Oil and gas capital spending revised down
Oil and gas capital spending was originally expected to be roughly the same as last year, but the estimate has been lowered in light of the oil price crash and the global pandemic.
By ATB Economics 12 August 2020 1 min read
Alberta’s oil and gas extraction sector looms large in the province, accounting for 54 per cent of total capital spending over the last 10 years.
So it’s definitely not good news that capital spending in Alberta’s oil and gas extraction sector in 2020 will be the lowest it has been since at least 2006 when the current data series begins.
While still significant at $16.6 billion, this year’s spending will be 30 per cent (-$7.1 billion) below the amount spent in 2019 and 58 per cent (-$22.8 billion) below the 10-year average.
Oil and gas capital spending was originally expected to be roughly the same as last year—which was already 39 per cent below the 10-year average—but the estimate has been lowered in light of the oil price crash and the global pandemic.
Total capital spending in Alberta is expected to be down by 19 per cent this year (-11.4 billion).
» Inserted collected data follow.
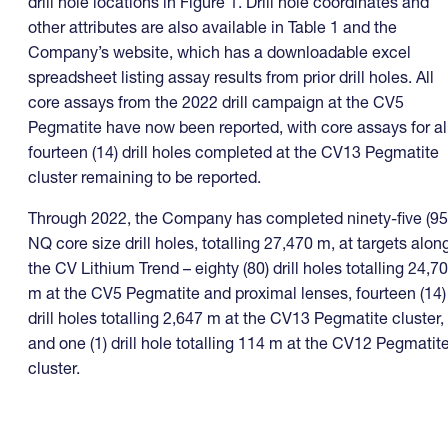
drill hole locations in Figure 1. Drill hole coordinates and
other attributes are also available in Table 1 and the
Company’s website, which has a downloadable excel
spreadsheet listing assay results from prior drill holes. All
core assays from the 2022 drill campaign at the CV5
Pegmatite have now been reported, with core assays for al
fourteen (14) drill holes completed at the CV13 Pegmatite
cluster remaining to be reported.
Through 2022, the Company has completed ninety-five (95
NQ core size drill holes, totalling 27,470 m, at targets alon
the CV Lithium Trend – eighty (80) drill holes totalling 24,7
m at the CV5 Pegmatite and proximal lenses, fourteen (14)
drill holes totalling 2,647 m at the CV13 Pegmatite cluster,
and one (1) drill hole totalling 114 m at the CV12 Pegmatit
cluster.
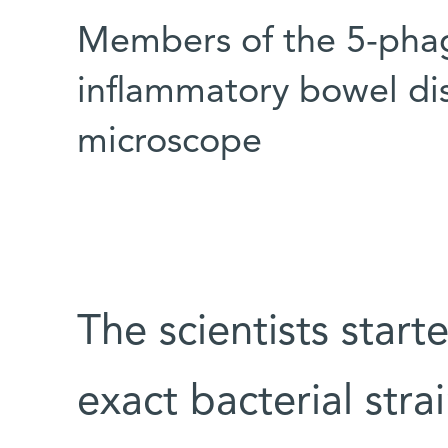
Members of the 5-phage
inflammatory bowel dis
microscope
The scientists start
exact bacterial strai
If we exclude oil and gas, spending is expected to be down by 12 per cent (-$4.3 billion).
Spending intentions are lower in 14 of 19 major sectors, including real estate and rental and leasing (-$999.1 million), transportation and warehousing (-$808.4 million), and manufacturing (-$680.8 million).
Sectors that will see some uptick in spending include health care and social assistance (+$185.5 million), educational services (+184.9 million), and information and cultural industries (+$29.4 million).
Nationally, capital spending is expected to be $242.6 billion this year or about 9 per cent (-$25.3 billion) lower than in 2019.